Homu shook his head.

“This is something new,” Captain Lee said. “A designer drug—a hallucinogen. Remarkably harmless looking, from the packets we found with the victims. Looks like some kind of dried herbs, but it’s laced with the real drug.”

“Worst of all, the folks they found aren’t habitual drug users,” Hilo said. “One of them I know. Old Delores Koiliu, from that Native Traditions group trying to get the army kicked out of their training area up on the mountain. The other was a twenty-three-year-old from Ka’u, working on one of the coffee plantations up on Mamaloa Highway.”

Daniel met his uncle’s eyes. Only a month ago, David had nearly died, along with one of their Nawea neighbors. Keone Halama had tried to help smuggle in a cache of what he believed to be herbs that would assist him and other Hawaiians in their traditional religious ceremonies, giving them visions of their ancestors.

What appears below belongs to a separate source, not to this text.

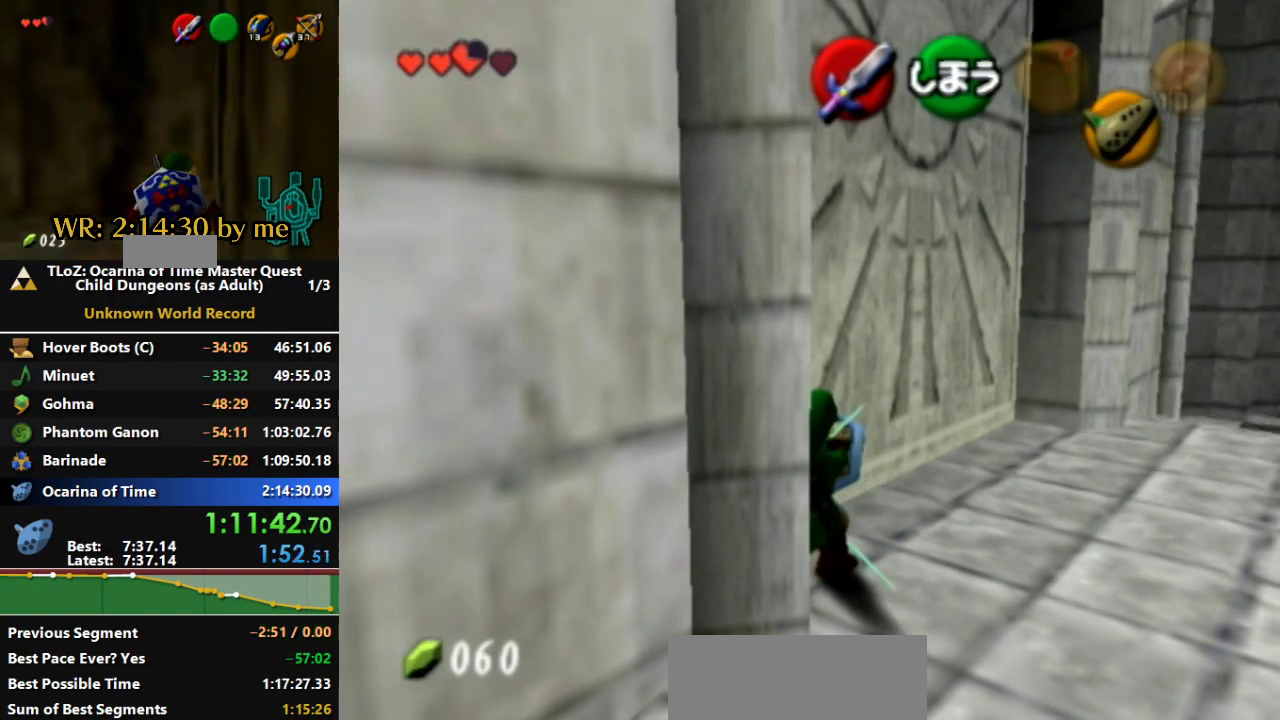
{"dt_ms": 500, "buttons": ["R1"], "left_stick": "center", "right_stick": "center", "events": [[467, "left_stick", "center"]]}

The cache was not herbs but Kona kula, coyly named Kona diamonds, a designer drug crafted by employees of the Helman brothers in some clandestine California lab. And this sounded like more of it.

“Hard to keep drugs out of Hawaii,” the judge said, “with all of our ship and air traffic. I sentenced a fellow just last week who’d been carrying in cocaine on commercial flights, in his packages of muscle-development supplement.”

The others nodded politely, but Daniel’s mind was racing. Was this kula from a shipment the Helmans already had brought in, or had it just been pulled from the sea? Whichever, it finished the job of shooting his mood straight to hell. He had to get out of this crowd before he exploded.

“I’m going to head out,” he muttered to his father. “Go see if I can find anything.”

Homu turned with him, raising a heavy silver eyebrow at him. “Daniel, it is night,” he replied just as quietly. “You can do little until morning, surely.”

“I know, I know. But I can’t just…sit,” Daniel said. “David’s married. It’s done. I’ll talk to you in the morning.”

And his plan worked fine until he turned to find his mother standing before him. “Daniel? Why are you not dancing with these lovely girls?”

He groaned inwardly. “Ma, they’re fine without me.”

She frowned up at him. “You must at least dance with the bridesmaids. You don’t want to be rude.”

Daniel looked at his father for support, but Homu merely gave him a sympathetic look and cocked his head back toward the pavilion, where a dance was just ending in a flourish of drums.

“All right,” he said, resigned. His mother rarely demanded anything of him, but when she did, his father expected him to go along. “I’ll go dance. Happy?”

Smiling, his mother reached up to pat his cheek. “When you find a nice wahine like your brother has, that will make me happy. But for now, dance—and smile.”

He bared his teeth at her, and she chuckled.

 

 

Daniel approached the dance floor with mingled anticipation and dread. Maybe he’d dance with Bella—her he could touch without wanting to do more. But she was already taken.

He surveyed the other partiers mingling on the big dance floor. This was a varied crowd. The governor was dancing with the owner of a Maui gallery. There were the new owners of the hotel, and a local banker with his girlfriend. Next to them, Keone Halama, a local moke, danced with Leilani, Frank’s sister. She ran the house at Nawea Bay for his family. He nodded at them as he passed, and Leilani smiled.

And through the crowd he saw a familiar blonde head and a yellow dress. Claire, accepting a drink from the bartender at the flower-bedecked bar. His gaze locked on her, he cut through the couples chatting on the dance floor as the musicians tuned up for another number, barely beating another man to her side.

She turned as he walked up to her, and her eyes widened. She lowered her glass and licked a drop of something from her lower lip. He followed the tip of her tongue as it disappeared, and shivered, imagining it on his skin.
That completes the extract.